━━━━━ EXCERPT ━━━━━

The remark is an aside, tossed off as part of the windup for a question about what makes Andre run, but it is the most important event I witness in four days following Marrou in Michigan and his running mate, Dr. Nancy Lord, in Connecticut and New York. WJR is the top public-affairs radio station in the nation's sixth-largest metropolitan market, and J. P. McCarthy is a mainstream broadcaster in a city that relates to power and position the way Hollywood relates to physical beauty.

For years, Michigan Libertarians' efforts to get a spokesman on the program have been rebuffed. Now J. P.'s longstanding Drop Dead has turned into a tentative Let's Talk. In this citadel of statism, with its leftish unions and protectionist corporations, in a medium that puts love-bombing and blame-mongering ahead of rational deliberation, the political philosophy on which the world's oldest constitution was built seems poised for an incongruous comeback.

To Marrou, the civil reception is evidence that his strategy for the 1992 campaign is taking hold. Unlike previous L.P. candidates, who, he says, have emphasized print media and long, reasoned, formal declarations, Marrou is focusing on the broadcast media and using humor. TV, he argues, is where the people are, and humor is a good way to connect with them. With these "secret weapons of libertarianism," Marrou predicts, the L.P. this year will make progress in its effort to become "the next major party."

Specifically, Marrou says he'll be on the ballot in all 50 states (by mid-August the count was up to 44, with only Alaska and Missouri looking somewhat iffy) and will win more votes than any of his five L.P. predecessors—at least 1 million. These are bold predictions, and some L.P. watchers are skeptical. But 1992 is the year of change, of outsiders, of widespread disillusionment with Washington, and Marrou is positioned to catch that wave and ride it, if not to the White House, then at least to new visibility and respect.

As I join up with the campaign in Lansing, Marrou's strategy still hasn't struck sparks among the national media, which, interested mainly in winners, have given him practically no coverage. But the campaign is making headway among the local media. Everywhere the candidate goes, it seems, a camera crew or newspaper reporter is on hand and a talk show on the schedule. In mid-August the campaign has amassed a sizable collection of clips and videos, most of them respectful.

━━━━━ SOURCE INFORMATION ━━━━━

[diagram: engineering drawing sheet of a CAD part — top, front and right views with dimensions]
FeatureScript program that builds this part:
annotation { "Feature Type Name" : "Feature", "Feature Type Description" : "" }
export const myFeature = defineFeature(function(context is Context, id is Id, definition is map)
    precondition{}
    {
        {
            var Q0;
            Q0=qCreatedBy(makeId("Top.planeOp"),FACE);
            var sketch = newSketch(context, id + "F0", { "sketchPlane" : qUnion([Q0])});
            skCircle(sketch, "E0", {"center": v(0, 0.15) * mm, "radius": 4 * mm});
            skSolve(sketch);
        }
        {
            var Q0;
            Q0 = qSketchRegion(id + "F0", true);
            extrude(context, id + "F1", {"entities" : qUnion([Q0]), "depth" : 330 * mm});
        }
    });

━━━━━

- [WHAT TO WORK ON]
[a] In the Marrou campaign piece, by mid-August how many states had Marrou's ballot count reached?
[b] According to the Marrou campaign piece, why is Marrou relying on broadcast media and humor in his 1992 campaign? Answer in one to three sentences.
[c] Can you pick up the Marrou campaign piece after its final sentence and carry it forward?

- [RESPONSES PER TASK]
[a] The count was up to 44 states.

[b] Marrou argues that TV is where the people are, and that humor is a good way to connect with them. He calls these the "secret weapons of libertarianism."

[c]
There is an emerging sense that, as courtly black cable-TV talk-show host Lou Farrell tells Marrou after a taping in Dearborn, "This is your time." The libertarian view of where the country stands and the direction in which it should be heading—widely dismissed as the theoretical ravings of an intellectual fringe a decade ago—has begun to find a popular audience.

The object of this modest swell of interest is a slight, balding, neatly bearded 53-year-old with a penetrating bass voice and warm smile. Born a South Texas Democrat and raised on his father's cattle ranch, Andrew Verne Marrou acquired his French nickname while rooming with some French students at MIT. ("If you're looking for someone with a French name from Texas, here I am," Marrou tells an audience in Dearborn, smiling broadly and holding his arms wide in a welcoming, embracing gesture as he appeals for the Perot vote.)

Following graduation, he stayed in Boston and worked as an engineer for more than a decade. Divorce prompted a move to Alaska for the "freedom and opportunity," he recalls. There he dabbled in living off the land, launched a successful liquor-supply business, and, at a seminar for small businessmen, first encountered free-market ideas. Marrou was an instant convert. Reading the pamphlets he'd been given by a libertarian who attended the seminar, he says, he immediately realized that "this was what I'd believed all along."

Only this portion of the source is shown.